==== Excerpted text

Experiment: 3 fair six dice are tossed.
X: # of distinct faces.
a) Write the probability mass function of X.
b) Calculate the expected Value and Variance of X
a) In a fair dice I have (1 to 6, 1to 6, 1 to 6) possible outcomes. Then total outcomes are 6^3.
I notice 3 different cases, 1) 3 dice equal face 2) 2 dice equal face and 3) no face have equal values.
Therefore,
1) 6 outcomes for 3 dice with face equal. -> X=0 P=6/6^3
2) (1 to 6, 1 to 6, (5CN1)) for each dice then I have 18 outcomes for 2 dice with same face -> X=2 P=18/6^3
3) and (6^3 )- 36-6+1 total # of outcomes for the other possibilities.–> X=3 P=((6^3)-24)/6^3
My question is regarding, how to make or construct the probability mass function with the data? And if my data and thought is corrected or not?
b) I believe after I have the mass function, I will calculate the expected value and the variance with.
Expected value= X * fx(x)
Will be: E(x) 2.75
EV: {(6^3)-24)/6^3 }*3+{2 *(18/6^3)}+0 * {6/6^3}
Variance= the sum of all ((X-E(X))^2 )* P(X) =0.72
Is that correct? I proceed well? If not where is my mistake?
Best Answer
The size of the total space is $6^3$ distinct (and equally probable) outcomes.
Case 1) All faces the same: $X=1$. To obtain the size of the favoured space, count the ways to select one number to be repeated three times. As you did. $$\mathsf P(X{=}1)= \frac{6}{6^3} = \frac{1}{36}$$
Case 2) Two faces the same, one different: $X=2$. To obtain the size of the favoured space, count the ways to select a face for the pair, the ways to select a different face for the singleton, and the ways to choose which dice is a singleton. You weren't quite right.

========
==== Provided material

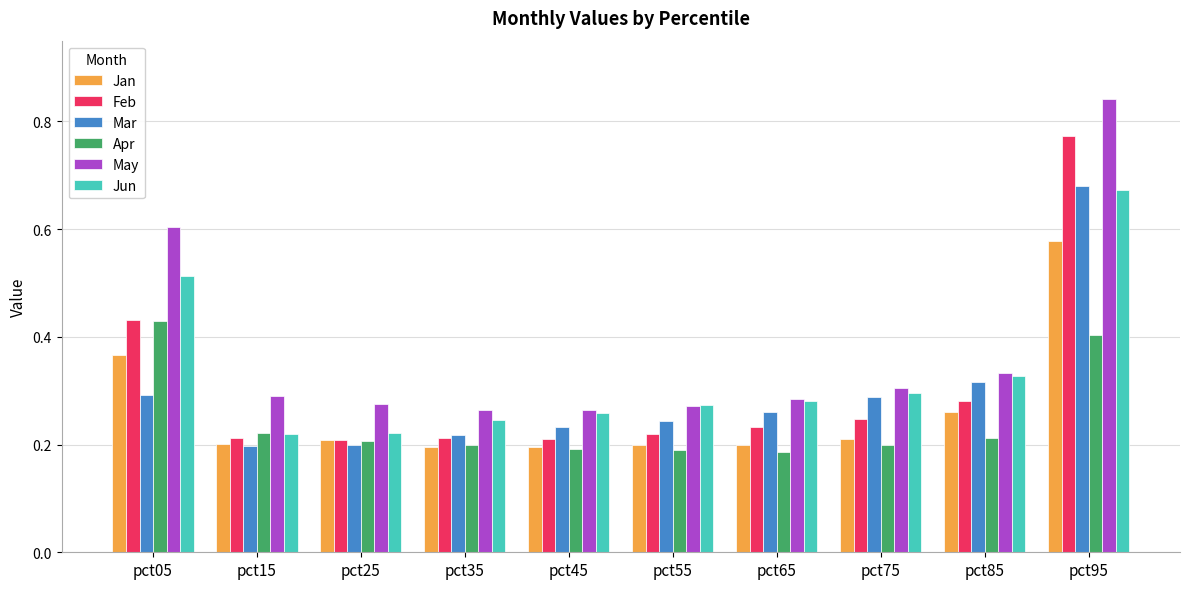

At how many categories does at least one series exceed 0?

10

========
==== Provided material

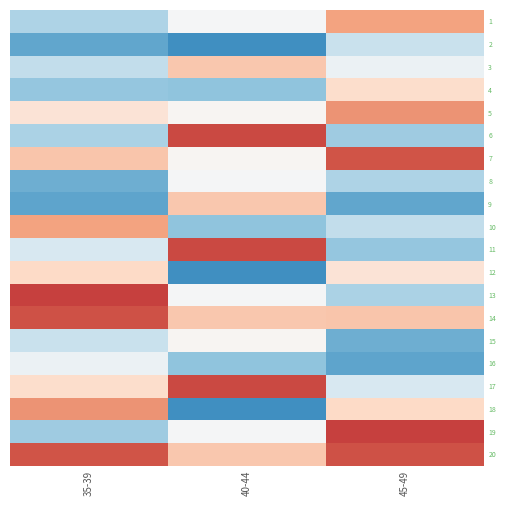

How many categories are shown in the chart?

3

========

→ **Work to complete**:
[1] In the dice probability thread, rewrite the passage from "Will be: E(x)" up to and including "is my mistake?", replacing "Variance" with "Var".
[2] Answer these about the dice probability thread:
(a) How many dice are tossed in the experiment?
(b) What expected value does the poster report?
(c) In the best answer, what probability is given for X=1?
[3] Write the next part of the dice probability thread, picking up after its last sentence.

→ **Written responses**:
[1]
Will be: E(x) 2.75
EV: {(6^3)-24)/6^3 }*3+{2 *(18/6^3)}+0 * {6/6^3}
Var= the sum of all ((X-E(X))^2 )* P(X) =0.72
Is that correct? I proceed well? If not where is my mistake?

[2]
(a) Three
(b) 2.75
(c) 6/6^3, or 1/36

[3]
$$\mathsf P(X{=}2)=\frac{6\times 5\times {^{3}{\rm C}_{1}}}{6^3} = \frac {5}{12}$$
Case 3) All faces distinct: $X=3$. Here we need to count the ways to select and arrange three distinct faces.
$$\mathsf P(X{=}2)=\frac{{^{6}{\rm C}_{3}}\times 3!}{6^3} = \frac {5}{9}$$
( Notice that the checksum is $1$. $\frac{1}{36}+\frac{5}{12}+\frac{5}{9}=1$ )
These are the probability mass function. $f_X(x)=\mathsf P(X{=}x)$
Now use these probabilities in the method you had.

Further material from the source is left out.